OBJECTIVE ::
Does each statement below, marked (a), (b) and (c), agree with the excerpt about criteria for obtaining a unique Φ? Answer yes or no for each, and quote the words of the excerpt that decide it. (a) The KO17 and Moon solutions give Φ = 0 for some integrated systems. (b) The "smallest" criterion largely removes the degeneracy. (c) The corpus relies mainly on logic gates with three inputs.

As demonstration of these problems inherent with each of the four existing solutions, we reanalyze our corpus enforcing each criterion in turn (Figure 7)3. As expected, the KO17 and Moon solution yield Φ = 0 for several systems that are integrated (e.g., that cannot be tensor factorized without changing the underlying dynamics). The “smallest” criterion does little to mitigate the degeneracy. At first glance, however, it appears the “biggest” criterion avoids both of these issues and provides a positive Φ value in all cases. This is an idiosyncrasy of our data set, as selecting the biggest purview element suffers from the same problem as selecting the smallest purview element; namely, degenerate core causes/effects are often the same size. The reason that the “biggest” solution appears to yield unique Φ values for the systems under consideration is due entirely to the ubiquitous use of two-input logic gates (AND, OR,XOR, NOR, etc.) in our corpus. In such cases, the tied purview elements are almost always A, B and AB for which selecting the largest purview element (AB) results in a unique core cause/effect. However, this does not hold in general, as systems comprised of logic gates with more than two inputs (e.g. neurons in the human brain) have entirely different symmetries. As Figure 8 shows, a simple system of majority gates, each with three inputs, is enough to prove that a unique Φ value does not result from the “biggest” criterion. Thus, the fundamental problem remains unaddressed.

GIVEN DATA ::
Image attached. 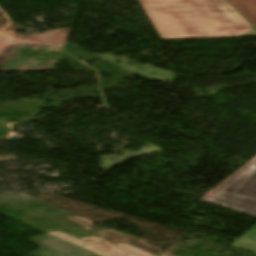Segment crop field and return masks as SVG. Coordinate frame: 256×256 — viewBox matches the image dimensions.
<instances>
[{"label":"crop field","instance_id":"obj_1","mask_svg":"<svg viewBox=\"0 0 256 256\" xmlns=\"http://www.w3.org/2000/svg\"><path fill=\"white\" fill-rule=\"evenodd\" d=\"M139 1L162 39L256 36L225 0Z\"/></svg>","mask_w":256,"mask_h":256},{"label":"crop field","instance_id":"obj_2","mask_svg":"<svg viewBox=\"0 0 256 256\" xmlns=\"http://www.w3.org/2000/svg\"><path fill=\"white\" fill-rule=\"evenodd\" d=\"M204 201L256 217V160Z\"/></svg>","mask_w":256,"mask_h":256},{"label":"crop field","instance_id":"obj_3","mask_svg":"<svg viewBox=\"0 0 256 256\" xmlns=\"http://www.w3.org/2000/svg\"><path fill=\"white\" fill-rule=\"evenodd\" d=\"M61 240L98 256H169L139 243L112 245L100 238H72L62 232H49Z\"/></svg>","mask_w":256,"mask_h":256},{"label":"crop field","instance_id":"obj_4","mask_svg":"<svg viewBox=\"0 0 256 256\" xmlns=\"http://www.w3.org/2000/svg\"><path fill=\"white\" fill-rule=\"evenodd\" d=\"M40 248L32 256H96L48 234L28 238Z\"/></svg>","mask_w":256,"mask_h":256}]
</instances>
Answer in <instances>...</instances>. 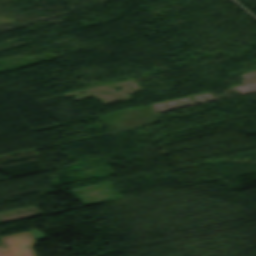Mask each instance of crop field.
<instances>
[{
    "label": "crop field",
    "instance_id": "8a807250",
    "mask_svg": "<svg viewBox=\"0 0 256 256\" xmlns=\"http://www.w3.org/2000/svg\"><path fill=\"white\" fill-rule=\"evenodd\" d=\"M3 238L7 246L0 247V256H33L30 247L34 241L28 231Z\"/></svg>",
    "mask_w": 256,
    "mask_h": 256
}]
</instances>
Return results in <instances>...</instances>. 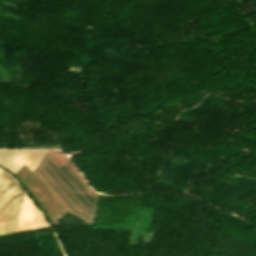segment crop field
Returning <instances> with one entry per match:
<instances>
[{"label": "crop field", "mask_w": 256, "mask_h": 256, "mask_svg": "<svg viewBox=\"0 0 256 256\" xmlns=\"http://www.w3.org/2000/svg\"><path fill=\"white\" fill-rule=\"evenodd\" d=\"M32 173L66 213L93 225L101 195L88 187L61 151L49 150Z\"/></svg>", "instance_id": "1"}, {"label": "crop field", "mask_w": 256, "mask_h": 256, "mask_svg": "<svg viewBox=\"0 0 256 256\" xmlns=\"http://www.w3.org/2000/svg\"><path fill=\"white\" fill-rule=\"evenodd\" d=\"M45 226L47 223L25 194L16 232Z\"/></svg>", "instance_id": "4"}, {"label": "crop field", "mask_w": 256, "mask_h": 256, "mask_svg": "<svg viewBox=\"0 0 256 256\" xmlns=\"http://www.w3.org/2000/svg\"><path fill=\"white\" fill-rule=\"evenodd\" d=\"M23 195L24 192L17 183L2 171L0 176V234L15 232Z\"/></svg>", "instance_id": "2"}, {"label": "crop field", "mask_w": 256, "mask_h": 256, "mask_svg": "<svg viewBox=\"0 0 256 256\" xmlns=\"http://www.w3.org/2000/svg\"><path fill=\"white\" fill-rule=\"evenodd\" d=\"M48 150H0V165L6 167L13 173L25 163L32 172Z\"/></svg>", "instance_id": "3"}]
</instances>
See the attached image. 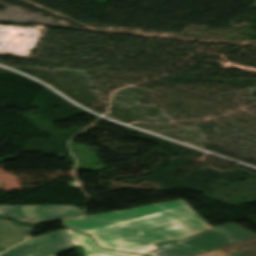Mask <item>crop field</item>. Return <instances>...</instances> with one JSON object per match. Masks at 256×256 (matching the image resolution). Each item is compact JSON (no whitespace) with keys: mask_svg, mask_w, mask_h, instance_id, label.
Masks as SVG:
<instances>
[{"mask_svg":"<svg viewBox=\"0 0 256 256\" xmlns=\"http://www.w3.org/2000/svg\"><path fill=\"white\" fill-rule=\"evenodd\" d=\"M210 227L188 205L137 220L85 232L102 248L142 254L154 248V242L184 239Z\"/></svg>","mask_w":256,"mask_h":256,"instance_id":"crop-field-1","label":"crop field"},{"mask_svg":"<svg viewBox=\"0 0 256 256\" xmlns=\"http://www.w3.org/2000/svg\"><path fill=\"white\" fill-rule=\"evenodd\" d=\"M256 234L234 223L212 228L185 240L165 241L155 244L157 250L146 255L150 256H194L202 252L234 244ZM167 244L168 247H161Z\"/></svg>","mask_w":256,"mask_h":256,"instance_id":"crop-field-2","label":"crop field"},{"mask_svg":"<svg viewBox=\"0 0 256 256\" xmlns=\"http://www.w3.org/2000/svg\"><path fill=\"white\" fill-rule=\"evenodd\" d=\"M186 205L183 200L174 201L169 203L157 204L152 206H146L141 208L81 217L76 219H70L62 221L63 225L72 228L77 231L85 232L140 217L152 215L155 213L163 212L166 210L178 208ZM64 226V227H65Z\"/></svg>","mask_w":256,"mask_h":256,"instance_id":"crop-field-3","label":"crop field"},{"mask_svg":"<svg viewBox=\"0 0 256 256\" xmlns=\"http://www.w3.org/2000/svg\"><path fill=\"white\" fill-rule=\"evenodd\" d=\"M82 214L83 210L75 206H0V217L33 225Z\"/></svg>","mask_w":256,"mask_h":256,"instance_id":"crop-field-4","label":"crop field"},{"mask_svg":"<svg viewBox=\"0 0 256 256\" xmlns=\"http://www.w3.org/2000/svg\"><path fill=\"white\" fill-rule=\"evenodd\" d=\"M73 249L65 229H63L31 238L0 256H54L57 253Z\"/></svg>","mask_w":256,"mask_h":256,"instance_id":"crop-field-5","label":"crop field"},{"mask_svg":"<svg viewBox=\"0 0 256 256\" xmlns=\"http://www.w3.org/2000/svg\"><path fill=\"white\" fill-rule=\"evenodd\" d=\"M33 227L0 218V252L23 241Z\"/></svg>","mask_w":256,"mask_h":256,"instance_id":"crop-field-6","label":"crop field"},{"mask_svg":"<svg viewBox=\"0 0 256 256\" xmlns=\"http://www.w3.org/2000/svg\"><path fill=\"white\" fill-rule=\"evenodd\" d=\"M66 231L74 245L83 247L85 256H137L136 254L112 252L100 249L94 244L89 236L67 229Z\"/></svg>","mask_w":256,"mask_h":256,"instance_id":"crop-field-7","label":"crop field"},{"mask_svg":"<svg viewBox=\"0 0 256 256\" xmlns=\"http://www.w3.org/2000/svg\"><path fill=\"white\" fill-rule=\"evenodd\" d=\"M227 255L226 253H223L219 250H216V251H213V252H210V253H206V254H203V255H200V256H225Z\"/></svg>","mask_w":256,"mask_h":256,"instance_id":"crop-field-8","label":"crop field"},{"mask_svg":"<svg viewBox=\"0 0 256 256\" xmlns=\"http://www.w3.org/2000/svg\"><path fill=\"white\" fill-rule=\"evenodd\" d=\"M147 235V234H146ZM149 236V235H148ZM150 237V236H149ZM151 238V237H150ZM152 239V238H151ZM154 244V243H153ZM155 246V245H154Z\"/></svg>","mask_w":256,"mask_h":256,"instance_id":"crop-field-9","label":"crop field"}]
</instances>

SOLUTION TO THE PROBLEM ::
(a) Yes: "the KO17 and Moon solution yield Φ = 0 for several systems that are integrated"
(b) No: "The “smallest” criterion does little to mitigate the degeneracy."
(c) No: "the ubiquitous use of two-input logic gates"